Tony Blair is beginning his delayed holiday to the Caribbean after saying he hopes to see a UN resolution on the Middle East crisis agreed by Wednesday.

The prime minister has now left London to join his family in Barbados but says he will do all he can to help the talks while he is away.

He urged the international community to "get down and get it done without delay" on the resolution.

Israel has told south Lebanon residents it will escalate operations there.

Israel launched about 80 air strikes against Lebanon overnight. Hezbollah fighters in Lebanon fired more than 140 rockets on Israel.

Consensus hopes

While Mr Blair is away, Deputy Prime Minister John Prescott is expected to take control of the day-to-day running of the country.

Mr Blair spoke to BBC News on Tuesday morning as a delegation from the Arab League travelled to New York to try to persuade the UN Security Council to change its draft resolution to call for an immediate withdrawal of Israeli forces.

He told the BBC he believed the aims of both Israel and Lebanon could be met and suggested there could be consensus.

I don't think the idea is actually for British ground forces to be in there
Tony Blair

"I think we can achieve what the Lebanese government want to see as well as what the Israeli government wants to see, which is the government of Lebanon back in full charge of its own territory without leaving a vacuum in which the Hezbollah militia can move in," he said.

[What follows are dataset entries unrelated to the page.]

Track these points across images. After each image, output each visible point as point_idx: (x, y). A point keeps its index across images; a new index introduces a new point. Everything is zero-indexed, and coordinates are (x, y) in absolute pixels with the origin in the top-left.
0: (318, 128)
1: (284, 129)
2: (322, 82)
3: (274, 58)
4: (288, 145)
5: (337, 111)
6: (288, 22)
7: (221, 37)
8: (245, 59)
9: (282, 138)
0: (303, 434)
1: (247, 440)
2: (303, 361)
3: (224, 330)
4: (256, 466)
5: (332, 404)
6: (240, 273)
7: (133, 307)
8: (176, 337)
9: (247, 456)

"I think we need to do three things really now - the first is that we need to take account obviously of any reasonable representations made about the existing UN resolution.

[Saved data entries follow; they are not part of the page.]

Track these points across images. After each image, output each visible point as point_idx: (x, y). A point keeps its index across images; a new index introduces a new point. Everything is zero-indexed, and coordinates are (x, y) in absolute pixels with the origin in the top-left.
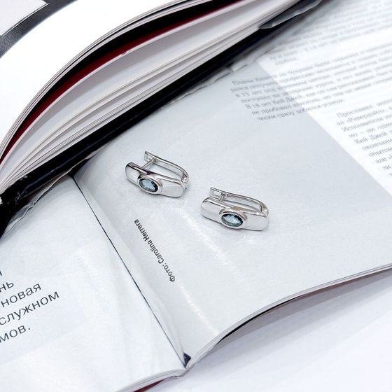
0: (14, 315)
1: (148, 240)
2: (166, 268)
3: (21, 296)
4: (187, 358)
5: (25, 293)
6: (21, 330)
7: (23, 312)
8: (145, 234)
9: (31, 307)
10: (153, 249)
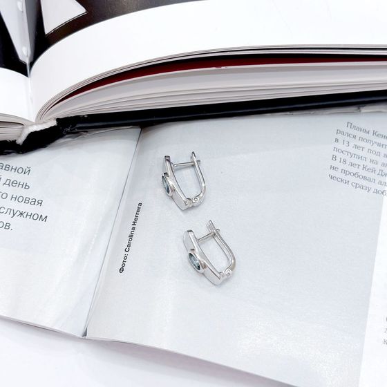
0: (12, 212)
1: (134, 226)
2: (126, 258)
3: (26, 200)
4: (85, 334)
5: (30, 201)
6: (7, 226)
7: (18, 213)
8: (136, 219)
9: (25, 215)
10: (131, 237)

"The second thing, however, is to get it down and get it done without delay.

"Let's get the resolution which will call for the cessation of hostilities and then thirdly that will give us the space in which to deal with the long term solution, both for the Lebanon, which is putting the government of Lebanon back in charge of its country.

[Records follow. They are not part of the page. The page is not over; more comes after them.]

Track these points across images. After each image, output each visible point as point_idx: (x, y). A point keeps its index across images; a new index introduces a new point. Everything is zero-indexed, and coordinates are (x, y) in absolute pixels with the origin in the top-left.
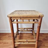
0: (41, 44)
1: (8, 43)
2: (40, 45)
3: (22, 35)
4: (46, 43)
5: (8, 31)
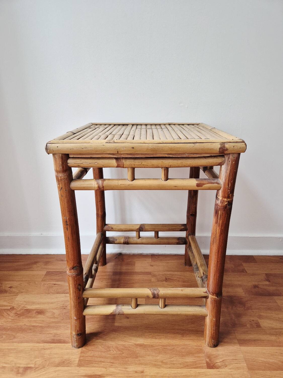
0: (239, 316)
1: (40, 312)
2: (234, 325)
3: (124, 268)
4: (269, 309)
5: (47, 241)
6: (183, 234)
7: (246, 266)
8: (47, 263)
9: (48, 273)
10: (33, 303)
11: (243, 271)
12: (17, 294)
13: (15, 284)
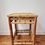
6: (29, 31)
7: (40, 36)
8: (7, 36)
9: (8, 38)
10: (5, 43)
11: (40, 37)
12: (2, 42)
13: (2, 40)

"And also, and I believe this very, very strongly, to return to the Israel-Palestine question, which I think is completely fundamental to the whole of the issues in the Middle East."

The draft resolution is not expected to go to a vote at the UN until Wednesday.

Humanitarian help

Mr Blair defended his decision not to call for an "immediate" ceasefire, saying the situation was "complicated".

But the UK would be more involved in providing humanitarian aid and rebuilding Lebanon's infrastructure, he promised.

British charities say they are struggling to deliver aid to the worst-affected parts of Lebanon without a ceasefire.

Mr Blair insisted he would stay in charge of the government's response to the conflict while on his break and would keep in touch with other world leaders.